C’est souhaitable. Ce qui empêche, pour le moment, une hausse massive du chômage structurel chez les ouvriers, c’est le chômage économique. Cela leur permet de rester lié à l’entreprise tout en maintenant un revenu net comparable. Pour moi, il faut mettre au point tous les outils qui évitent une explosion du chômage structurel: cela peut être un crédit-temps de crise, du chômage temporaire pour les employés.

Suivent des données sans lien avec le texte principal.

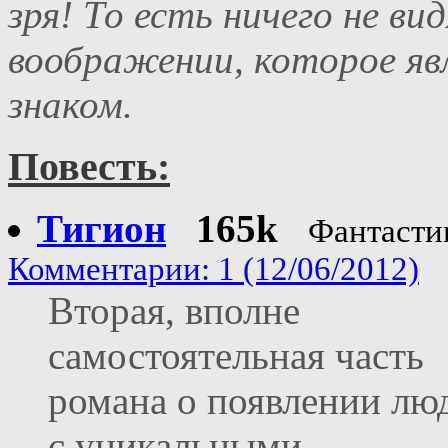
зря! То есть ничего не вид
воображении, которое я
знаком.
Повесть:
Тигион
165k
Фантасти
Комментарии: 1 (12/06/2012)
Вторая, вполне
самостоятельная часть
романа о появлении лю
с уникальными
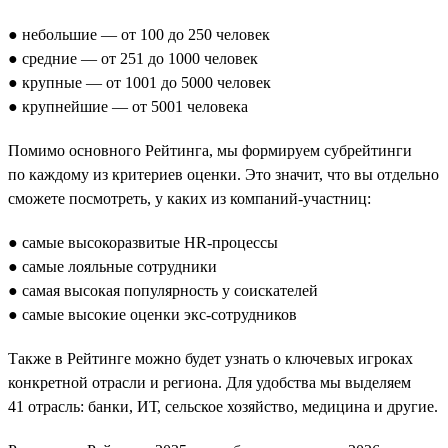
● небольшие — от 100 до 250 человек
● средние — от 251 до 1000 человек
● крупные — от 1001 до 5000 человек
● крупнейшие — от 5001 человека
Помимо основного Рейтинга, мы формируем субрейтинги
по каждому из критериев оценки. Это значит, что вы отдельно
сможете посмотреть, у каких из компаний-участниц:
● самые высокоразвитые HR-процессы
● самые лояльные сотрудники
● самая высокая популярность у соискателей
● самые высокие оценки экс-сотрудников
Также в Рейтинге можно будет узнать о ключевых игроках
конкретной отрасли и региона. Для удобства мы выделяем
41 отрасль: банки, ИТ, сельское хозяйство, медицина и другие.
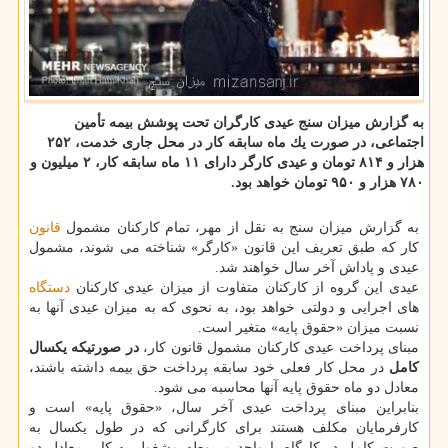
به گزارش میزان سنج عیدی كارگران تحت پوشش بیمه تأمین
اجتماعی، در صورت یك ماه سابقه كار در محل جاری خدمت، ۲۵۲
هزار و ۸۱۴ تومان و عیدی كارگر دارای ۱۱ ماه سابقه كار، ۲ میلیون و
۷۸۰ هزار و ۹۵۰ تومان خواهد بود.
به گزارش میزان سنج به نقل از مهر، تمام كاركنان مشمول
قانون
كار كه طبق تعریف این قانون «كارگر» شناخته می شوند، مشمول
عیدی و پاداش آخر سال خواهند شد.
عیدی این گروه از كاركنان متفاوت از میزان عیدی كاركنان
دستگاه
های اجرایی و دولتی خواهد بود، به نحوی كه به میزان عیدی آنها به
نسبت میزان «حقوق پایه» متغیر است.
مبنای پرداخت عیدی كاركنان مشمول قانون كار،
در صورتیكه یكسال
كامل
در محل كار فعلی خود سابقه پرداخت حق بیمه داشته باشند،
معادل دو ماه حقوق پایه آنها محاسبه می شود.
بنابراین مبنای پرداخت عیدی آخر سال، «حقوق پایه» است و
كارفرمایان مكلف هستند برای كارگرانی كه در طول یكسال به
صورت كامل در كارگاه یا واحد مربوطه مشغول به كار، معادل دو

Si on traîne trop, j’ai peur qu’on n’évitera pas des plans de licenciement importants qui frapperont durement les employés.
L'extension du chômage économique aux employés, cela va coûter cher...
On peut le faire à un coût inférieur à 100 millions. Il faut des limites. On ne pourra pas permettre d’accorder le chômage économique aux employés dans tous les secteurs - il y a des secteurs qui s’en sortent bien. Il faudra aussi limiter le nombre de semaines possibles.
Un autre dossier que vous devrez régler dans le mois, c'est l'ouverture du marché du travail aux travailleurs des nouveaux pays membres de l'Union. L'Open VLD ne veut plus de restrictions. Et vous?
Il faudra m’expliquer la cohérence. D’un côté, l’Open VLD dit qu’on ne peut pas régulariser le travailleur clandestin qui est ici depuis 10 ans et d’un autre, il avance qu’on peut, en pleine crise, ouvrir grandes les frontières aux travailleurs des nouveaux pays membres. J’ai déposé une note neutre là-dessus. Sous le gouvernement précédent, il avait été dit qu’on pouvait ouvrir les frontières si on gérait la responsabilité solidaire dans les cas de mise à disposition. Pour le moment, des bureaux étrangers, polonais et autres, mettent à disposition des employeurs belges de la main d’oeuvre étrangère à moindre prix. Or, depuis 2000, les employeurs belges ne sont plus responsables du respect de la législation sociale appliquée à ces travailleurs. Ce qu’il faut, c’est renforcer la responsabilité solidaire des employeurs. On le demande. Mais les fédérations patronales refusent. Pour moi, si on ouvre les frontières aux travailleurs de l’Est, il faut au moins avancer sur la responsabilité solidaire des employeurs. C’est un vrai défi. Mais je ne suis pas sûr d’avoir un accord là-dessus.
Et pensez-vous qu'il y aura un accord sur l'asile avant le 7 juin?
Avant le 7 juin, je ne sais pas. J’espère avant les vacances.